Search code examples
pythonnumpyoptimizationcentroid

Faster way to find centroids of pixel areas


For a game, I made a territory map, consisting of pixels, with each territory having a different color. From there, I want to add names on every territory.

For visual purposes, I want to put names on the centroid of the area. Therefore,, I used PIL to convert the image into a single large matrix. I built a class to record the centroid data of each territory, collected in a dictionary. Then, I iterate over the pixels to process the centroid. This method is very slow and takes around a minute for 2400 x 1100 map.

territory_map = numpy.array([
    [0, 0, 0, 1, 0, 0, 0],
    [0, 2, 2, 1, 0, 0, 0],
    [2, 2, 1, 1, 3, 3, 3],
    [2, 0, 0, 1, 3, 0, 0],
])

centroid_data = {}

class CentroidRecord(object):
    def __init__(self, x, y):
        super(CentroidRecord, self).__init__()
        self.x = float(x)
        self.y = float(y)
        self.volume = 1

    def add_mass(self, x, y):
        #           new_x = (old_x * old_volume + x) / (old_volume + 1),
        # therefore new_x = old_x + (x - old_x) / v,
        # for v = volume + 1.
        self.volume += 1
        self.x += (x - self.x) / self.volume
        self.y += (y - self.y) / self.volume


for y in range(territory_map.shape[0]):
    for x in range(territory_map.shape[1]):
        cell = territory_map[y][x]
        if cell == 0:
            continue
        if cell not in centroid_data:
            centroid_data[cell] = CentroidRecord(x, y)
        else:
            centroid_data[cell].add_mass(x, y)

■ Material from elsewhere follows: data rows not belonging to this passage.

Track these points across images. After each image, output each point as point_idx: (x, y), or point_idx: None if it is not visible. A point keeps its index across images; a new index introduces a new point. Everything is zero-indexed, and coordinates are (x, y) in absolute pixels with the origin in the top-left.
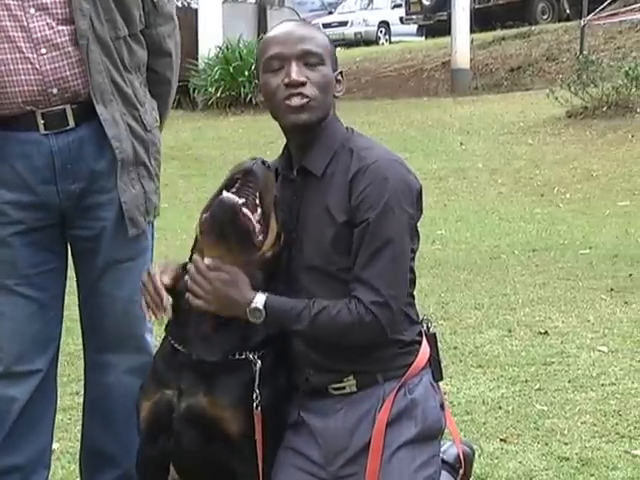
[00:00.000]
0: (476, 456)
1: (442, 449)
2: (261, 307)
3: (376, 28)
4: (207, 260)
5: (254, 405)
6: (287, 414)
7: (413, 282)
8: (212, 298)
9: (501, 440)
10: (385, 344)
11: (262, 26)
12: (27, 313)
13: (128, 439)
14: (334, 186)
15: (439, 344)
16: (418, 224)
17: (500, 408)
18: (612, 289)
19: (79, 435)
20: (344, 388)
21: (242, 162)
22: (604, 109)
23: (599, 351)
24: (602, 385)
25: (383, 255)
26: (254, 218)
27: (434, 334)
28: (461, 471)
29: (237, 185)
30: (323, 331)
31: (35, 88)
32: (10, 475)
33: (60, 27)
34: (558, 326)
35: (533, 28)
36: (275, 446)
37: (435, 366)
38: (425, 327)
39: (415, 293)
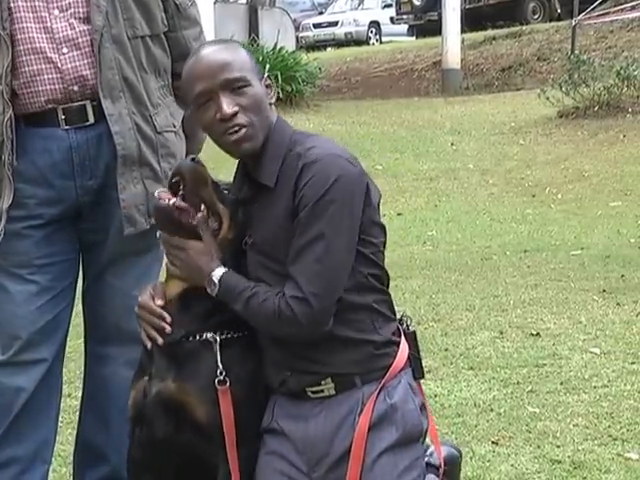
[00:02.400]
0: (467, 459)
1: (428, 452)
2: (216, 280)
3: (367, 28)
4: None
5: (216, 381)
6: (262, 406)
7: (387, 279)
8: (184, 265)
9: (493, 443)
10: (354, 344)
11: (253, 27)
12: (39, 303)
13: (120, 435)
14: (285, 192)
15: (431, 346)
16: (380, 218)
17: (492, 410)
18: (604, 290)
19: (71, 438)
20: (322, 391)
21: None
22: (595, 109)
23: (591, 353)
24: (594, 387)
25: (309, 251)
26: (193, 210)
27: (413, 332)
28: (441, 470)
29: (175, 187)
30: (252, 316)
31: (57, 87)
32: (8, 467)
33: (82, 27)
34: (550, 328)
35: (524, 28)
36: (251, 436)
37: (415, 365)
38: (405, 325)
39: (406, 295)
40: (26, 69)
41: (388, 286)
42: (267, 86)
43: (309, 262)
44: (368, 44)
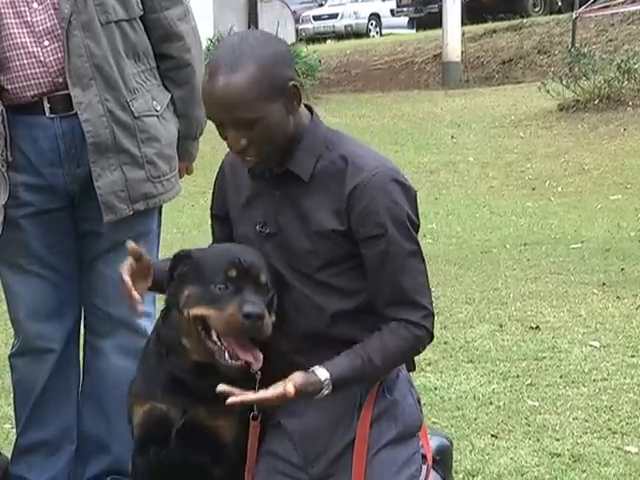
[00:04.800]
0: (467, 452)
1: (421, 444)
2: (329, 390)
3: (367, 20)
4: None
5: (251, 415)
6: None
7: None
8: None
9: (492, 436)
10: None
11: (252, 18)
12: (41, 292)
13: (119, 425)
14: (325, 192)
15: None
16: None
17: (491, 403)
18: (604, 283)
19: None
20: None
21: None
22: (596, 102)
23: (591, 346)
24: (594, 380)
25: (410, 268)
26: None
27: None
28: (429, 460)
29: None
30: (390, 366)
31: (42, 81)
32: (37, 450)
33: (59, 17)
34: (550, 321)
35: (525, 21)
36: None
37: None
38: None
39: None
40: (11, 65)
41: None
42: (292, 93)
43: (416, 278)
44: (368, 37)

for area in centroid_data:
    data = centroid_data[area]
    print(f"{area}: ({data.x}, {data.y})")

This should print the following:

1: (2.8, 1.6)
2: (0.8, 1.8)
3: (4.75, 2.25)

Is there any faster method to do this?


Solution

  • Each coordinate of the centroid for a colour is simply the mean of all the coordinates of points of that colour. Accordingly, we can use a dict comprehension:

    import numpy as np
    
    n_colours = territory_map.max()
    
    {i: tuple(c.mean() for c in np.where(territory_map.T == i)) 
     for i in range(1, n_colours + 1)}
    

    Output:

    {1: (2.8, 1.6), 
     2: (0.8, 1.8), 
     3: (4.75, 2.25)}
    

    Note that we need to take the transpose because rows (y-coordinate) come before columns (x-coordinate) in numpy.

    Time taken on randomly generated data:

    81.6 ms ± 5.36 ms per loop (mean ± std. dev. of 7 runs, 10 loops each)